Emotions are really important in getting values right – people must feel passionate about them so the values must be in tune with what they hold dear. This means having a strong dialogue and clear understanding  between the organisation and its people and our clients use the Inpulse technology and approach to achieve this.  

Having instant, transparent and open communication about people’s emotions helps develop the ‘right’ values in the first place and make sure they resonate with those who need to live them. Once the values are agreed, open, immediate and honest feedback enables an organisation to keep in touch with the impact they are having, and how credible they are.  To do this, we focus in five key areas – the five sense of values: 

Sight – people must see the values regularly, not just on emails, walls, and mugs, but also in the way colleagues behave.  This keeps them in people’s minds, shows commitment and demonstrates how they can help.
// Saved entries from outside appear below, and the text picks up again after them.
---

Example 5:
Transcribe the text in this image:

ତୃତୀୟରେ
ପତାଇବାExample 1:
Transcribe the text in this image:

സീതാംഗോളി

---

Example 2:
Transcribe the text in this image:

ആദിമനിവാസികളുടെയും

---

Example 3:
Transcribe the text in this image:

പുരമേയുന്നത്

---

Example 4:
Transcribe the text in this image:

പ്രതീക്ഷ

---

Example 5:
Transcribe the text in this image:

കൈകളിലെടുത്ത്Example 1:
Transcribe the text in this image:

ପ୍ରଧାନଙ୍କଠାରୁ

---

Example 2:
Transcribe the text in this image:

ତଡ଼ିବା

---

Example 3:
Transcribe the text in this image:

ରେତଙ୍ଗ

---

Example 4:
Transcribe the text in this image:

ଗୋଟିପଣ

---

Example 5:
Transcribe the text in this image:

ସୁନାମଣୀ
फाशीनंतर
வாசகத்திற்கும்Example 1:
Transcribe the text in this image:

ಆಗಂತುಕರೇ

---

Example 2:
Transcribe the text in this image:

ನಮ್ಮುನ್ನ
Finding and sharing real examples of the values having an impact will really give them weight.  Client organisations use Inpulse as a powerful, easy and enjoyable way to share such success stories.  
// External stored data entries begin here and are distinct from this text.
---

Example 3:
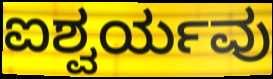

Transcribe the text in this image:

ಐಶ್ವರ್ಯವು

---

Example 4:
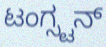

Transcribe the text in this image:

ಟಂಗ್ಸ್ಟನ್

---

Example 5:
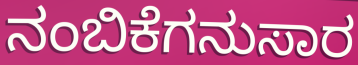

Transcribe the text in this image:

ನಂಬಿಕೆಗನುಸಾರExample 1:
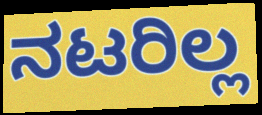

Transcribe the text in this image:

ನಟರಿಲ್ಲ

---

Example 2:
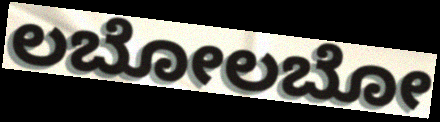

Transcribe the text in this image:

ಲಬೋಲಬೋ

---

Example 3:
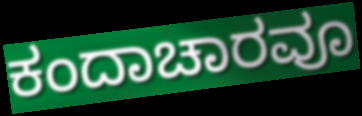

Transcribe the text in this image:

ಕಂದಾಚಾರವೂ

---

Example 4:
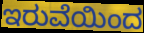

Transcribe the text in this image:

ಇರುವೆಯಿಂದ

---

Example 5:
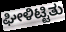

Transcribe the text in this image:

ಘೀಳಿಟ್ಟಿತುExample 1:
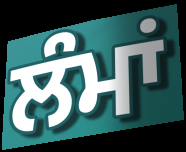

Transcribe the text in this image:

ਲੰਮਾਂ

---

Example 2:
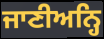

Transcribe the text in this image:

ਜਾਣੀਅਨ੍ਹਿ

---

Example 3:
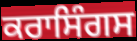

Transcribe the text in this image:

ਕਰਾਸਿੰਗਸ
Sound – people also need to hear leaders and colleagues talking about the values, why they are important and what they mean. Leaders must refer to them often and make sure that they link back decisions and policies to the values so people make the connection.   

Touch – values work when people can see their fingerprints on them – they and or their colleagues have had some part in the values’ development. This doesn’t mean that they need to be decided by committee or agreed by a vote. It is important, however, that a cross section of people are involved in fine tuning the values and have regular chance to challenge and ask questions about them. 
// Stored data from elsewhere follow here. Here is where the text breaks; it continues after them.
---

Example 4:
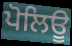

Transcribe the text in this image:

ਪੋਲਿਊ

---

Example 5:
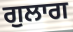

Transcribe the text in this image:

ਗੁਲਾਗ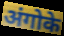
अंगोके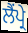
ਲੈਂਪ੍ਰੇ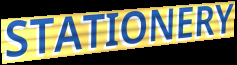
STATIONERY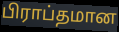
பிராப்தமான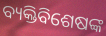
ବ୍ୟକ୍ତିବିଶେଷଙ୍କ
Smell – people will sniff out insincerity quickly. A whiff of values just being developed as a good thing to do and nothing more will turn rapidly into the smell of decay.  To be authentic, an organisation’s values need to be embedded in every aspect of the employee’s experience, from the employer branding which first attracts them, through recruitment, personal development and performance management to the way they leave.  This can mean making painful decisions.  At one organisation, people said that they started to take the values seriously only when an otherwise successful sales director was removed after persistently flouting them.  

Taste – to have an impact, corporate values need the right ‘flavour’ which means they need to resonate with what people’s personal values.  Being asked to abide by values which are counter to one’s own can leave a bad taste. Inpulse provides clear and quick  insight into these emotional drivers while  local managers can help greatly here by helping their teams link the values with what is important to them.